Hayır, hayır futbolculardan söz etmeyeceğim. Onlar bu konuyu ünlü mankenlerle, Laila'ya gitmek olarak yorumluyor. Ben sizlere kadının futboldaki rolünü anlatacağım. Bilirsiniz ki futbolda en önemli kişi ne bacak arasından gol yiyen kova kaleci ne de kendi kalesine gol atan oyuncu ne de boş kaleye gol kaçıran golcüdür. En önemli kişi hakemdir. Hakem için "Satın alındı" sözü kullanılmaz. Hakem "Bağlandı" denilir. Eğer hakem Kuzey ülkelerinden özellikle dağılan Sovyetler'den gelmişse yapılacak şey basit: O hakemi alışverişe götüreceksiniz.
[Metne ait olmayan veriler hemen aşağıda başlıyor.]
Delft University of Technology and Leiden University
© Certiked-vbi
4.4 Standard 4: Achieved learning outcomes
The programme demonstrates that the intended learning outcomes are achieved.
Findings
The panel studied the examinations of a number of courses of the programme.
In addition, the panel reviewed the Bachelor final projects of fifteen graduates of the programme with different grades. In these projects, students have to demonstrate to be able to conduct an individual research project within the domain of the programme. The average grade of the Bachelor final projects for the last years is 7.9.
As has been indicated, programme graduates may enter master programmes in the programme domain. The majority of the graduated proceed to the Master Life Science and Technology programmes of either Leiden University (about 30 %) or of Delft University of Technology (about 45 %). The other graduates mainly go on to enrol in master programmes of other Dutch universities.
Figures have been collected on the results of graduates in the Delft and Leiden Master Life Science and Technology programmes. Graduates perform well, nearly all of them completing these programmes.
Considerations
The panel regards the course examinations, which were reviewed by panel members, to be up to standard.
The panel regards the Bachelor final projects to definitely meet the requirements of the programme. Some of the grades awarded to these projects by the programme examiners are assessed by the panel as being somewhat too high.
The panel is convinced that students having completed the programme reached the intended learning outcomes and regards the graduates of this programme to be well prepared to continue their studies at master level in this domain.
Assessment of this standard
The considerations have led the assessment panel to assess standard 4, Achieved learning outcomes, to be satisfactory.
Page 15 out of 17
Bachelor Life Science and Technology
Hakemin eşine burma Trabzon bileziği, deri ceketler alınacak; bolca da dolar verilecek. Eğer hakem güneyden gelmişse yapılacak tek şey lüks bir yaşam sağlamak. Elbette bu yaşamın içinde güzel kadınlar. Hakem dünyasının bu şaşmaz kuralından yaşanmış örnek vereceğim. Avrupa Kupaları'ndan bir maç...
Hakemlerin isteğine göre güzel kadınlar otelin kral dairesinde hizmete sunulur. Ertesi gün hakem çıkar, hata yapmadan maçı bitirir. Hatta 90. dakikada santradan atılan golü ofsayt diye iptal bile eder. Ev sahibi takım memnun. Hakem de mutlu ülkesine döner. Ama birkaç gün sonra hakem kulübe telefon ederek yöneticiye küçük bir ricada bulunur: "Birlikte olduğum Ukraynalı kadına aşık oldum. Lütfen onu bul ve Roma'ya tatile gönder!" Laleli'deki bütün oteller taranır, kadın bulunur, sonra da bizi kupalarda tur atlatan hakeme yollanır. Peki bu iş burada bitseydi ne olurdu? Aman efendim, o hakem her zaman lazım. Hatta lazım bile oldu. Takımımız sahasında farklı yendi, deplasmanda farklı yenildi. Elendi. Acaba deplasmandaki kadınlar daha mı güzeldi?! Hadi size 15 yıl önce yaşanmış bir olayı anlatayım. Hagi de, Tanju Çolak da iyi bilir. Çünkü onlar yaşadı. Galatasaray-S.Bükreş maçı...
Maçın başında Tanju'nun golünü hakem ofsayt diye iptal etti. Sahada Galatasaray'ı yok etti. Sonradan öğrenildi ki Çavuşesku'nun oğlu hakemi satın almış. Hem kadınlarla hem de parayla. Galatasaray UEFA'ya gitti. O hakemin de o maç son maçı oldu. Hani Lucescu Türkiye'deki şikeyi anlatmak için ne demişti; "Bu işler ancak Çavuşesku'nun Romanya'sında olur!" Aman Tanrım! Savaşların kaderini değiştiren kadınlar, futbol maçlarının da kaderini değiştiriyor!!!